I’m sure you know the feeling.
You begin to notice that you’re making tiny little mistakes that you’ve never made before. You can’t find easy words or phrases. You get out to your car, sit down, and realize you don’t have your keys. You can’t remember which light switch goes to which light. The list goes on and on.
I’ve heard of “COVID Brain” from people who got the ailment in the early days of the pandemic. It seems to range in severity, but most of what I’ve seen is anecdotal. So I googled “Is COVID Brain a thing?” and discovered an article on that always-100%-accurate site Web MD that said 1 in 7 people who get COVID have brain-related symptoms. Then I saw similar information on sites for Johns Hopkins and Cedars-Sinai, so it’s real. Reading through the information from multiple sources, I came up with a clear diagnosis.
I don’t have the “brain fog” associated with COVID. I’m just approaching 40 and am naturally forgetful.
Having COVID is not how I planned to spend my last days in my thirties. I was planning on a soft reboot at 40, trying a bunch of new things and attempting to drop 20 (or 50 or 10) pounds. So, I figured I’d live up 39 for a bit.
Well, I napped a lot this week. That’s a thing I did.
Because I was able to slow down and didn’t have to focus on a million things every day this week, I noticed some memory lapses.
For example, the microwave in the kitchen is the same one we’ve had for several years now. The “Clear/Stop” button is in a very different position than the “Add 30 Seconds” button. Neither button has moved. As far as I can tell, the buttons are not some fancy nano-technology adaptive touch screen like on Star Trek.
Then why, all week, have I hit the “Clear/Stop” button when I mean to hit the “Add 30 Seconds” button?
I put something in the microwave that just needs a quick reheat, press the “Clear/Stop” button, turn around, realize nothing’s happening, and then hit the “Add 30 Seconds” button.
I caught myself doing it when I wanted to select three minutes! The “Three” button is no where near the “Clear/Stop” button!
When I tried to tell Joy about it, I suddenly forgot the word for “microwave.”

Records from a data source
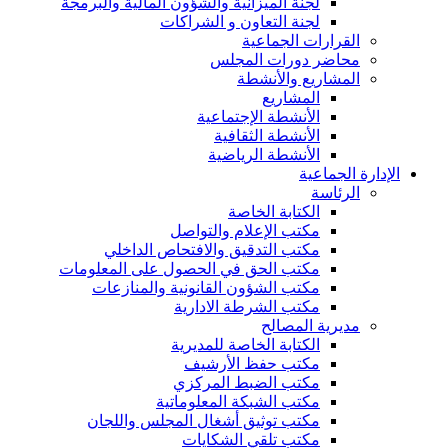
لجنة الميزانية والشؤون المالية والبرمجة
لجنة التعاون و الشراكات
القرارات الجماعية
محاضر دورات المجلس
المشاريع والأنشطة
المشاريع
الأنشطة الإجتماعية
الأنشطة الثقافية
الأنشطة الرياضية
الإدارة الجماعية
الرئاسة
الكتابة الخاصة
مكتب الإعلام والتواصل
مكتب التدقيق والافتحاص الداخلي
مكتب الحق في الحصول على المعلومات
مكتب الشؤون القانونية والمنازعات
مكتب الشرطة الادارية
مديرية المصالح
الكتابة الخاصة للمديرية
مكتب حفظ الأرشيف
مكتب الضبط المركزي
مكتب الشبكة المعلوماتية
مكتب توثيق أشغال المجلس واللجان
مكتب تلقي الشكايات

### WORK REQUEST 1
Answer these questions about the piece on memory lapses.
(a) According to the Web MD article, how many people who get COVID have brain-related symptoms?
(b) Which microwave button does the writer keep pressing when meaning to hit "Add 30 Seconds"?
(c) What word did the writer forget while telling Joy about the problem?
### WORK REQUEST 2
Decide whether each statement agrees with the piece on memory lapses, quoting the words that settle it.
(a) The writer concludes that the lapses come from COVID brain fog.
(b) The writer napped a lot during the week.
(c) The microwave was bought recently.
### WORK REQUEST 3
Write the next paragraph of the piece on memory lapses, carrying on after its final sentence.
None of the entries is required for this work.

### REPLY 1
(a) 1 in 7
(b) The "Clear/Stop" button
(c) "Microwave"

### REPLY 2
(a) No: "I don’t have the “brain fog” associated with COVID."
(b) Yes: "Well, I napped a lot this week."
(c) No: "the microwave in the kitchen is the same one we’ve had for several years now"

### REPLY 3
I said, “I keep hitting the wrong button on the…the…um…the thing! The thing here. This thing. The thing that goes wrrrrrrrrrrr and makes stuff hot!”
“The microwave?” she asked.
This isn’t the only time a simple word has vanished from my brain. It’s like a selective delete happens whenever I’m trying to have a conversation. And it’s never something really complex or technical. Nope. Just a simple, everyday word, and usually something that I’m looking right at. I can see it. I know I know the word. I can’t say the word, though.
And then, in the middle of the week, one of Joy’s friends sent her a get-well flower thing from a local florist.
(Yes, I actually forgot the word “arrangement” and typed “flower thing,” but I’m going with it now.)
The delivery driver pushed the Ring doorbell that I installed so I didn’t have to talk to people when I didn’t look remotely presentable. All I have to do is talk to them through my phone. Super easy.
I opened the door in my pajama bottoms and tattered T-shirt, wearing a half-zipped hoodie and slippers, hair askew and glasses fogging from the mask I hastily strapped to my face, and told the person through the closed storm door to just put it on the porch and I’ll come out and get it so I don’t expose her to COVID.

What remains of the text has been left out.